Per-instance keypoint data
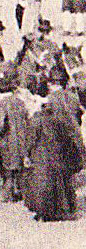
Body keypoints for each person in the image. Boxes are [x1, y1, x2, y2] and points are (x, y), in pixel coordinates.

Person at [24, 82, 85, 221]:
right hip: (57, 153)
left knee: (43, 184)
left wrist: (27, 154)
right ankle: (62, 209)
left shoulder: (36, 119)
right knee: (60, 182)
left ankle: (45, 212)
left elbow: (30, 139)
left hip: (41, 155)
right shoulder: (60, 119)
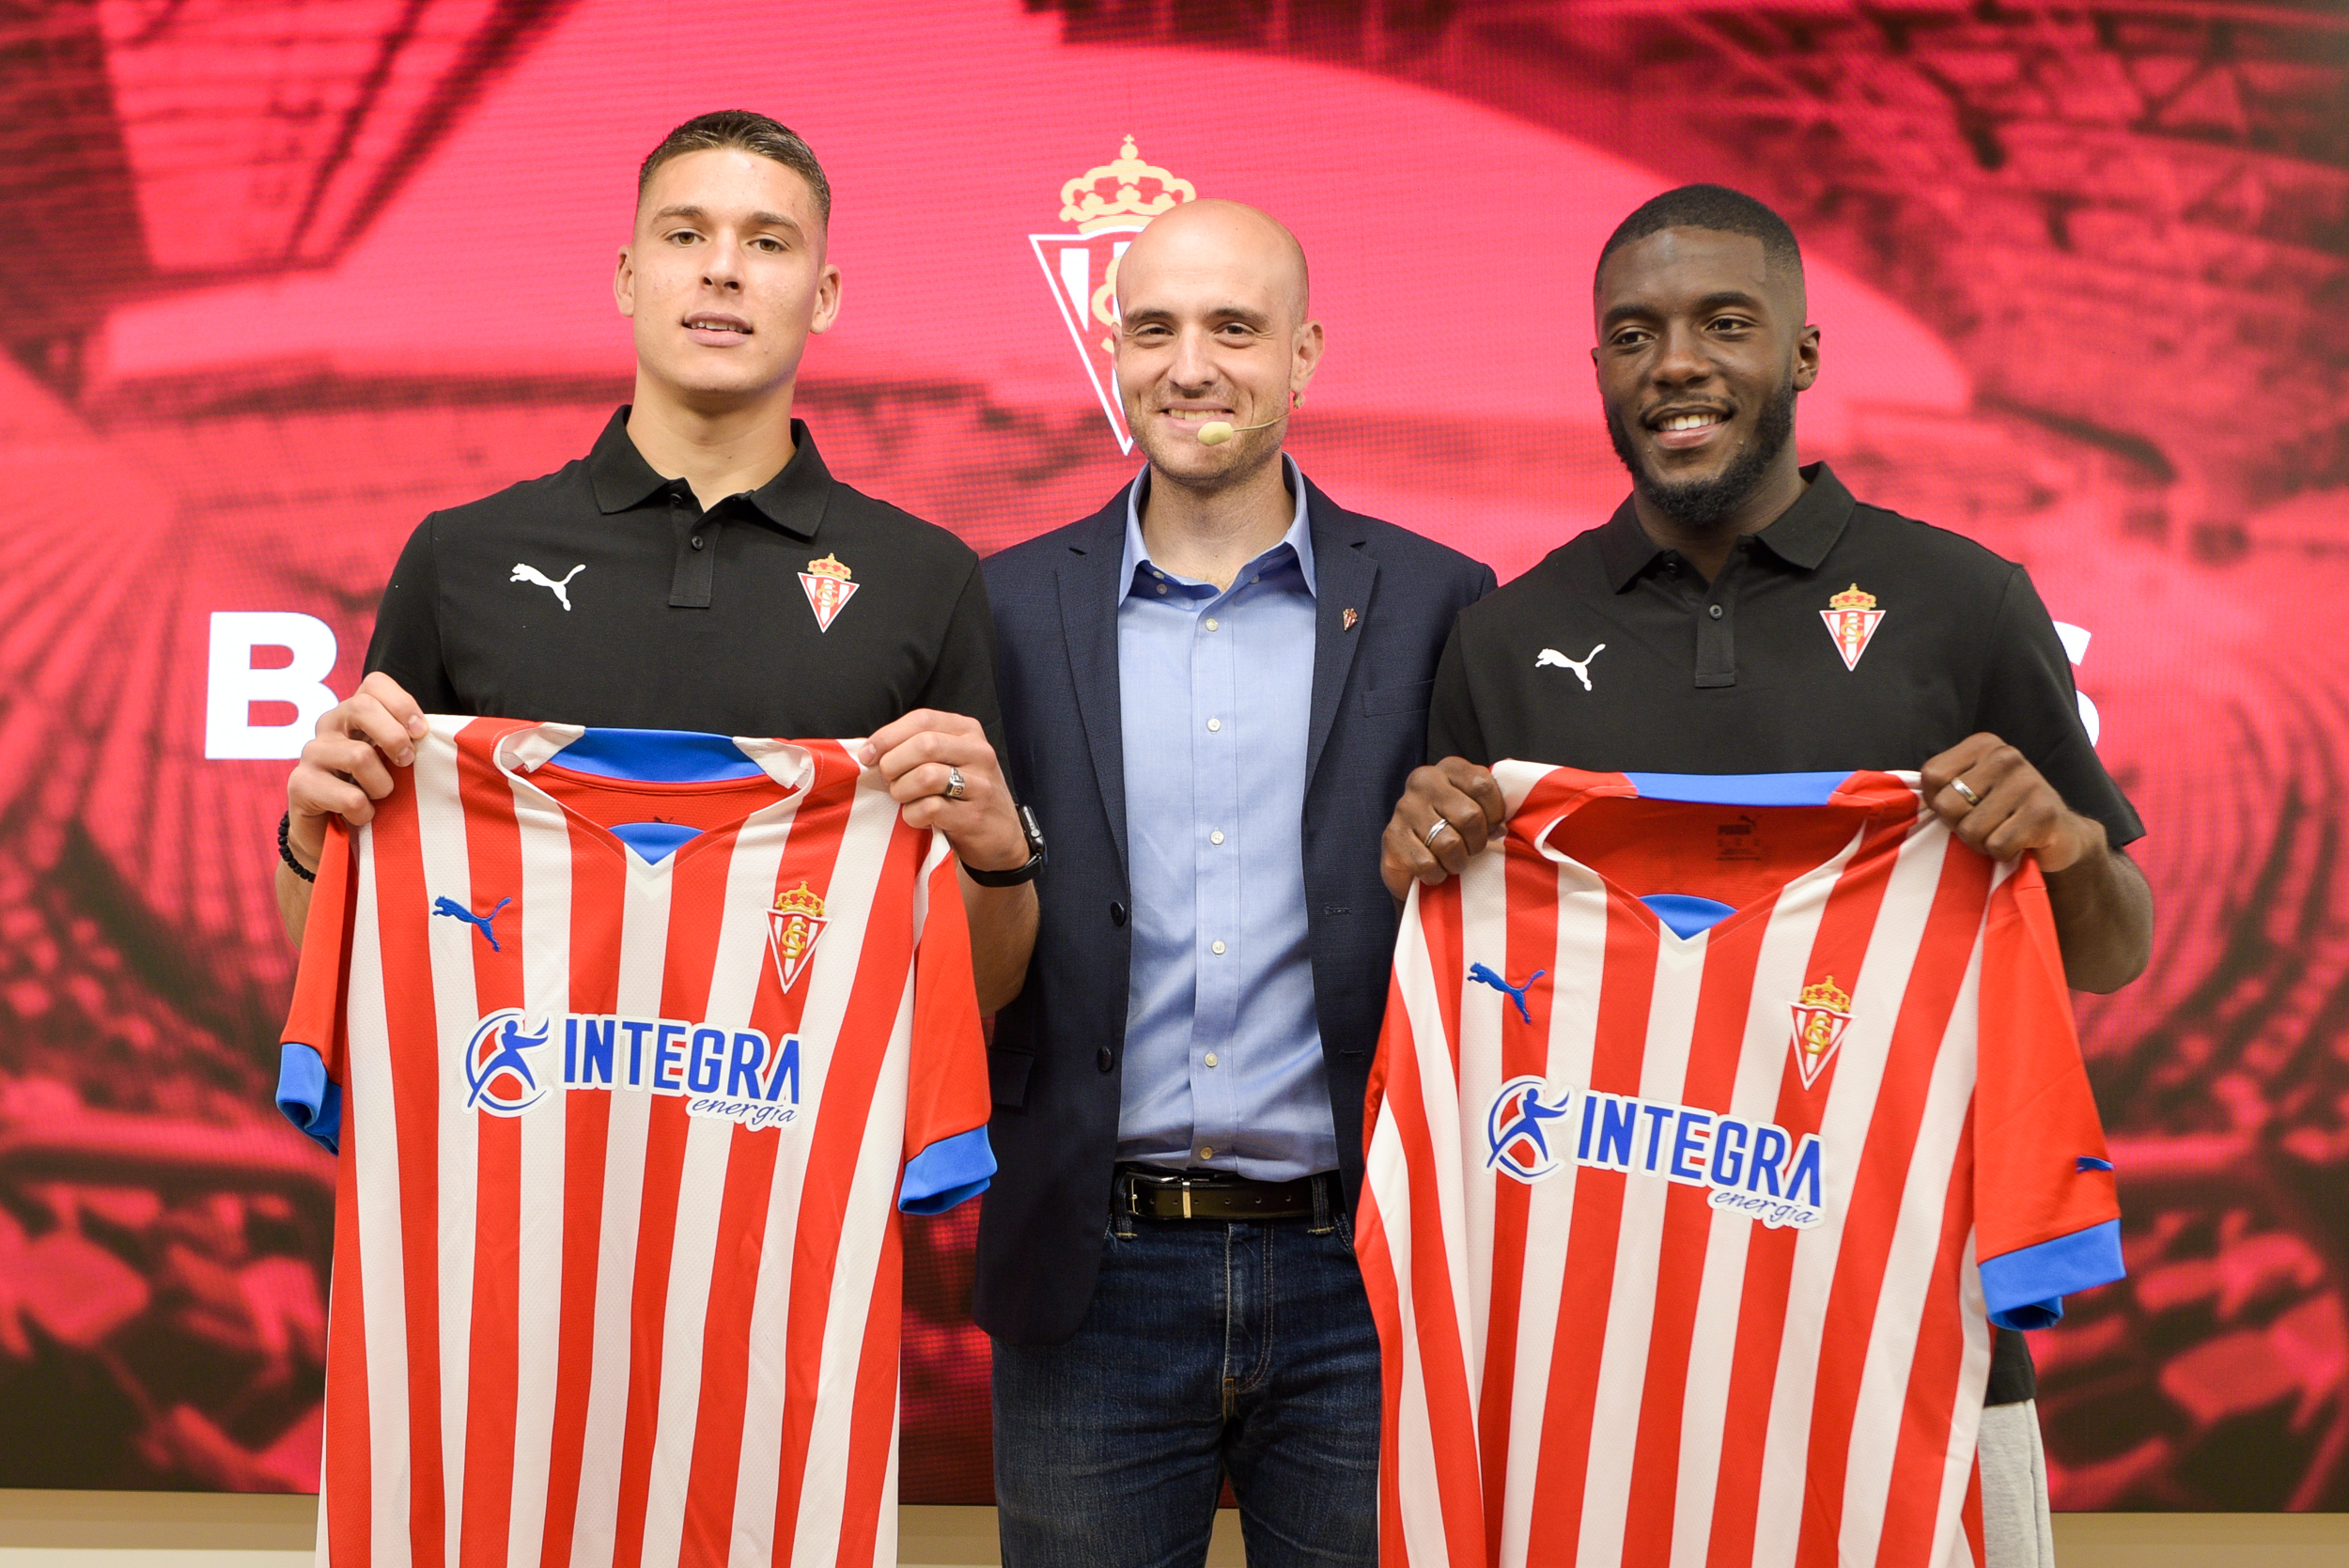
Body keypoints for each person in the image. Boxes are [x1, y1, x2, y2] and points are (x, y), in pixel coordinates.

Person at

▶ [YOUR TASK] When a line in the data above contains the string "left", copy that line.

▶ [TASK RESPONSE]
left knee: (43, 184)
left wrist: (27, 154)
left shoulder: (36, 119)
left ankle: (45, 212)
left elbow: (30, 139)
left hip: (41, 155)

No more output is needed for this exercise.